Die Störche drückten jeder ihre Seite wechselseitig nach unten, sodass er auf der gegenüberliegende Seite nach oben stieß. Herr Storch hatte das Hin und Her irgendwann satt, schüttelte den Kopf, ließ den Stock los und machte sich auf der anderen Nestseite zu schaffen.

 

Die Störchin lag den Vormittag auf den Eiern und Herr Storch war ab und an verschwunden. Aber nur für wenige Minuten. Meist holte er frisches Gras oder drehte eine kurze Flugrunde, um seiner Gattin anschließend wieder Gesellschaft zu leisten.
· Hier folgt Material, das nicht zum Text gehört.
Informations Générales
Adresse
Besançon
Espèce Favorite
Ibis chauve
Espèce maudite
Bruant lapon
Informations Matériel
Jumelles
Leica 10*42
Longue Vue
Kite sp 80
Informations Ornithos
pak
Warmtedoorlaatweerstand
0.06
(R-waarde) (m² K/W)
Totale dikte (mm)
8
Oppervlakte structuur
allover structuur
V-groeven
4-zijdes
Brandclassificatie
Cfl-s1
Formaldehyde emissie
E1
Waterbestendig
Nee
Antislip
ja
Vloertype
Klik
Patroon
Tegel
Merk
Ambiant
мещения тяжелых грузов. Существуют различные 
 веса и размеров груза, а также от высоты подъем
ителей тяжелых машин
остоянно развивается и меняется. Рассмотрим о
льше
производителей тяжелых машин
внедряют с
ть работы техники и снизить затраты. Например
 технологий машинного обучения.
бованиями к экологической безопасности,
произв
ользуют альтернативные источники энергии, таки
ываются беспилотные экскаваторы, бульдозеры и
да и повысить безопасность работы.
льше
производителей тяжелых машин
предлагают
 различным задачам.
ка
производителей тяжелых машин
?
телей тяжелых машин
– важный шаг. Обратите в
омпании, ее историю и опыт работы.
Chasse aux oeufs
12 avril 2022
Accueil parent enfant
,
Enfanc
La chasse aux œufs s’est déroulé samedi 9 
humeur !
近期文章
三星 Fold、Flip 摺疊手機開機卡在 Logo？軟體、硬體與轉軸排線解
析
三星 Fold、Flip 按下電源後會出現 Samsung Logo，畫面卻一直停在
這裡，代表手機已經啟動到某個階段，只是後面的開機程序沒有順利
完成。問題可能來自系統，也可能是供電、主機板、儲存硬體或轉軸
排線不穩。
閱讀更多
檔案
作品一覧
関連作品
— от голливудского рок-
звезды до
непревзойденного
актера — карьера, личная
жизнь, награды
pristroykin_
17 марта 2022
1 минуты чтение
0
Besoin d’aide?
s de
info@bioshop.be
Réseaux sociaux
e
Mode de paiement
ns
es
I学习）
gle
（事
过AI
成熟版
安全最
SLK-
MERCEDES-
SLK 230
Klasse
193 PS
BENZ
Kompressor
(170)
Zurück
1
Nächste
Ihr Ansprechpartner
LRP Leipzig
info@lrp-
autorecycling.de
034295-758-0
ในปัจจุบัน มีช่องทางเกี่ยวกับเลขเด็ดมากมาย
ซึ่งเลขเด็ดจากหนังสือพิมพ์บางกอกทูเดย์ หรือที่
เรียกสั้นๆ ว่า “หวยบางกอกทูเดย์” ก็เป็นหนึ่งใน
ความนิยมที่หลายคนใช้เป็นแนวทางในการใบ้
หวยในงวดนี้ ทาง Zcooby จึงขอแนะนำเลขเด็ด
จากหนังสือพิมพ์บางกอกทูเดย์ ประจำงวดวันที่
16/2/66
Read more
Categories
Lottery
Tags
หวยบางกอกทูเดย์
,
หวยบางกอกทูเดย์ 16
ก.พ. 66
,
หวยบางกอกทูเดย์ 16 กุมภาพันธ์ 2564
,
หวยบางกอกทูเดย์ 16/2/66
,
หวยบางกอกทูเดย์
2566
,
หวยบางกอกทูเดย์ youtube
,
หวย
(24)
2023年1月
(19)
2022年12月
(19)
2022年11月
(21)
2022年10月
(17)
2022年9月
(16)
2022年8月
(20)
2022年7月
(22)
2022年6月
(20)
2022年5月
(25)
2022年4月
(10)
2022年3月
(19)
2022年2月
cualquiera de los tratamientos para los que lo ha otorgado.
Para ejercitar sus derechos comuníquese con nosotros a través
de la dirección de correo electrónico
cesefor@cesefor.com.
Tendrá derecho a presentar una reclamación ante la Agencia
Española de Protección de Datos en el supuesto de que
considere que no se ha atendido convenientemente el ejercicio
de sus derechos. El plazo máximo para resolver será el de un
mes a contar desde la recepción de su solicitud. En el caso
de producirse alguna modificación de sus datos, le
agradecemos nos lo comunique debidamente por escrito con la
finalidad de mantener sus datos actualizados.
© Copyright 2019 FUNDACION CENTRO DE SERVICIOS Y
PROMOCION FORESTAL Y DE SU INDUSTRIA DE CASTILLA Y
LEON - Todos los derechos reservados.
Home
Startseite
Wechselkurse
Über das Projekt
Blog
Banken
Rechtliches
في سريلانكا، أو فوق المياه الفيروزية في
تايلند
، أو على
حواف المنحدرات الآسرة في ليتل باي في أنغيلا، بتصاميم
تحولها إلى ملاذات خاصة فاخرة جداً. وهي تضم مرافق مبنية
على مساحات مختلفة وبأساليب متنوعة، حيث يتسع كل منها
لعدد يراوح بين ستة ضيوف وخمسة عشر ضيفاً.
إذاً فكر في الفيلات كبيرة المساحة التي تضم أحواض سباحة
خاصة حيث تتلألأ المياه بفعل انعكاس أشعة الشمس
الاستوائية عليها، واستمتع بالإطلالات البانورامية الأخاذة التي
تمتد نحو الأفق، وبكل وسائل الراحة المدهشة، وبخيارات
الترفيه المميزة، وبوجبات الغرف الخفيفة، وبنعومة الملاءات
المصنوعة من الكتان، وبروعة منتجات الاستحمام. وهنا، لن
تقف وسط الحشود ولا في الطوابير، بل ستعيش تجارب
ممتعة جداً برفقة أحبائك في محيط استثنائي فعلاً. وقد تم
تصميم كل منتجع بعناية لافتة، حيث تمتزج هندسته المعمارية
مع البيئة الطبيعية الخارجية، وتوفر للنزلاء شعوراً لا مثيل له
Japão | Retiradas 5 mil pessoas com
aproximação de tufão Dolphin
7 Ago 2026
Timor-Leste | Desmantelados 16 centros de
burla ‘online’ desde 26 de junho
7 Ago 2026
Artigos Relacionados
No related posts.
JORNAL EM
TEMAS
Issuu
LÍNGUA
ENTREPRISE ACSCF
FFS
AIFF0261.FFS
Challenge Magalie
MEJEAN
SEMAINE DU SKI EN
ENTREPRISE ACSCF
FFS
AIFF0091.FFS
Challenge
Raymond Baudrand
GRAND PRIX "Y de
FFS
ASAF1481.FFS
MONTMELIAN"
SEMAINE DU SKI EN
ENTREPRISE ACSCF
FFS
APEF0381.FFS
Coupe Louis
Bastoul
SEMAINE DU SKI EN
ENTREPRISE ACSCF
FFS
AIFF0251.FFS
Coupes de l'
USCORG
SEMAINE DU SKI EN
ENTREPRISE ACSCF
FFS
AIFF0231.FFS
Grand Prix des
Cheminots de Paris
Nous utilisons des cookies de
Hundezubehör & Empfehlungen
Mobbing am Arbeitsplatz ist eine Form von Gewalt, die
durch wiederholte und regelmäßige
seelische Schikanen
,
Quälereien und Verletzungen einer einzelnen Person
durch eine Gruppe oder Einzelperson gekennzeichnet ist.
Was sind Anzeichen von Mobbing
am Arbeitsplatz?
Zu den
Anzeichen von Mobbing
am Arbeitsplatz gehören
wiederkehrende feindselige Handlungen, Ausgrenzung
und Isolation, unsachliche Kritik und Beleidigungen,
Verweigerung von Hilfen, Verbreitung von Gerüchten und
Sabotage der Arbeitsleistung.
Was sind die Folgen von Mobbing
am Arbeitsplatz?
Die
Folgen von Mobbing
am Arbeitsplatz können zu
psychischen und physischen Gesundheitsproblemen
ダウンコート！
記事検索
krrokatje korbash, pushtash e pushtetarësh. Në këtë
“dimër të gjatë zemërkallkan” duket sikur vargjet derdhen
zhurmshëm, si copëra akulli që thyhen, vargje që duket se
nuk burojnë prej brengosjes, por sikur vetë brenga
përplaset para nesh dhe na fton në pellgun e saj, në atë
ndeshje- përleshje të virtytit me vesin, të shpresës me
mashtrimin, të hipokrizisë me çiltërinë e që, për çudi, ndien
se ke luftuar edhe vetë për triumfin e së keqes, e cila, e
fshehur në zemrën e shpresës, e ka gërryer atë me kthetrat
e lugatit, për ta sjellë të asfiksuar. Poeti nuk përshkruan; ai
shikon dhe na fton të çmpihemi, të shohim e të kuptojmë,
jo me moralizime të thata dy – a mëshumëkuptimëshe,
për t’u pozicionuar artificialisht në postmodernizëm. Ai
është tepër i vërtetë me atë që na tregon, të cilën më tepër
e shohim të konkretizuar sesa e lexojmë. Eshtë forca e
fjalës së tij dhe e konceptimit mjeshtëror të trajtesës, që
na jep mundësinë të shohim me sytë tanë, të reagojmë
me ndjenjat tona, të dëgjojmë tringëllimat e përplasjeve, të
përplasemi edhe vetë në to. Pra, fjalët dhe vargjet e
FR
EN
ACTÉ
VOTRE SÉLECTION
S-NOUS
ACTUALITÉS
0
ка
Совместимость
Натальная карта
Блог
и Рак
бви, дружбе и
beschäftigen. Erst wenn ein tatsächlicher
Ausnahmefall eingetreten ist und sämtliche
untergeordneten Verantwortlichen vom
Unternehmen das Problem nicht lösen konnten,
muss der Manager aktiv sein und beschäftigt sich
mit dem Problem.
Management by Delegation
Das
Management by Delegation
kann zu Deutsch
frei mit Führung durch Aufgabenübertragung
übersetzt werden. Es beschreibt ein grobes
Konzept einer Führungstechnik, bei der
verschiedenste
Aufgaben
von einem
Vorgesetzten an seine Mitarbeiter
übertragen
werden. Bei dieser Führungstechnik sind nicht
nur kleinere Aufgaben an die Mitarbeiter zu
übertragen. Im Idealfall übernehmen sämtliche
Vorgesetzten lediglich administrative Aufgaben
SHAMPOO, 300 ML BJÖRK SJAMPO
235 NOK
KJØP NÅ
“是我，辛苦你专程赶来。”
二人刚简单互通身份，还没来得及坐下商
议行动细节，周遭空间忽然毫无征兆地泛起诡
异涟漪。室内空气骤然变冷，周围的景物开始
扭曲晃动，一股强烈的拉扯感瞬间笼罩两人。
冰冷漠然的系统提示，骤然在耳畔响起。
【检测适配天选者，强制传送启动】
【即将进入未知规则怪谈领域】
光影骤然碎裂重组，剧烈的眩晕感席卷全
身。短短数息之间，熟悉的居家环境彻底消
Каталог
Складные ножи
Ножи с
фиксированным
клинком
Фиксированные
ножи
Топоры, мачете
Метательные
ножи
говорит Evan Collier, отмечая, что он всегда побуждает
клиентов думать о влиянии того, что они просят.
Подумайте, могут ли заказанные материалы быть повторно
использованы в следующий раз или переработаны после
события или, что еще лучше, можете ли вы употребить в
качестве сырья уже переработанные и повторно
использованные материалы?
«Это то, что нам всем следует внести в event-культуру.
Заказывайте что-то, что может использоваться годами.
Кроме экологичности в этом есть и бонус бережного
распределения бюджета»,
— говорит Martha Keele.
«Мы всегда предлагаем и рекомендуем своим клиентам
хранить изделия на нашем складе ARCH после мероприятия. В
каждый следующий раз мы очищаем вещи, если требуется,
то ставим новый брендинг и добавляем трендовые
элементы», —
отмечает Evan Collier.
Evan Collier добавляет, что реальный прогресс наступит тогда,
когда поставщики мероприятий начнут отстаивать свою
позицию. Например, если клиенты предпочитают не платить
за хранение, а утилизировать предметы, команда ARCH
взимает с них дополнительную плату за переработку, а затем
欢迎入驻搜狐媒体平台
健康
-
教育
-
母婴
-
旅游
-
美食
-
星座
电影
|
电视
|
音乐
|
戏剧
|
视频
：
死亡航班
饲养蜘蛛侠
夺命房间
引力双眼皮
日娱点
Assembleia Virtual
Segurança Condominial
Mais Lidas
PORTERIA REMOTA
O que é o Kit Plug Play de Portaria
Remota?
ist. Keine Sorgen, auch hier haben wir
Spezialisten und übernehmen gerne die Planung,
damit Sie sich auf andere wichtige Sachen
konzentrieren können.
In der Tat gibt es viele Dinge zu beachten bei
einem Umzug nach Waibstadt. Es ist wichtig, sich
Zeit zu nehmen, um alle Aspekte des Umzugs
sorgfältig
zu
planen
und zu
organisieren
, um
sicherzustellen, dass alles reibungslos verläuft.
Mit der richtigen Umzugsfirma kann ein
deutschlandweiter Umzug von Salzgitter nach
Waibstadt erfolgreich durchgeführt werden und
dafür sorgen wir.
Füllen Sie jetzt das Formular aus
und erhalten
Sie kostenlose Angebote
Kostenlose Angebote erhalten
Dadurch waren die Störche am Vormittag häufig zusammen im Nest zu beobachten.

Unliebsame Besucher

Ab 14 Uhr übernahm die Störchin den Nachmittagsdienst. Kurz zuvor fürchtete Herr Storch einen Angriff auf das Nest. Er hatte einen Punkt am Himmel fixiert und ließ diesen nicht aus den Augen. Dann legte er den Kopf schief und anschließend ganz flach auf den Körper, um sich dem Nestboden anzupassen und unscheinbarer zu wirken.

 

Sofort tauchte die Störchin auf und es gab wieder ein Klapperkonzert. Beide Störche fuchtelten derart mit den Schwingen, dass sie sich beinahe selbst vom Nest geschubst hätten.

 

Beim Blick vom zweiten Nest kann man einen weiteren Storch erkennen, der der Auslöser der Verteidigungsattacke war. Er segelte in sehr großer Höhe über dem Nest und war überhaupt  keine unmittelbare Gefahr. Aber besser gleich zeigen, wer der Hausherr ist, als sich später direkt mit diesem auseinandersetzen müssen.

 

Die Störchin lag anschließend bis in die Abendstunden auf den Eiern und nutzte den friedlichen und sonnigen Nachmittag zur ausgiebigen Gefiederpflege. Diese Ruhephasen sind vorbei, sobald die Küken geschlüpft sind und wirklich vier Jungtiere herangezogen werden. Darum noch ein wenig Sonne tanken und ein wenig dösen und die Schäfchenwolken beobachten. Vielleicht teilen sich die beiden heute Nacht wieder das Nest und lassen den Tag als Familie ausklingen 🙂

 

Kurz vor halb neun hatte Herr Storch die Eier übernommen und wurde gleich darauf aufgeschreckt. Die Störchin war wieder im Anflug auf das Nest und hatte einen fremden Storch im Schlepptau. Unser Fremder war schon die letzten Male aufgetaucht, indem er der Störchin gefolgt war. Er hatte aber keine Angriffspläne, sondern flog geradlinig weiter, während sich die Störchin auf dem Horst niederließ und mit ihrem Gatten empört klapperte. Wünschen wir den beiden eine entspannte Muttertagsnacht :).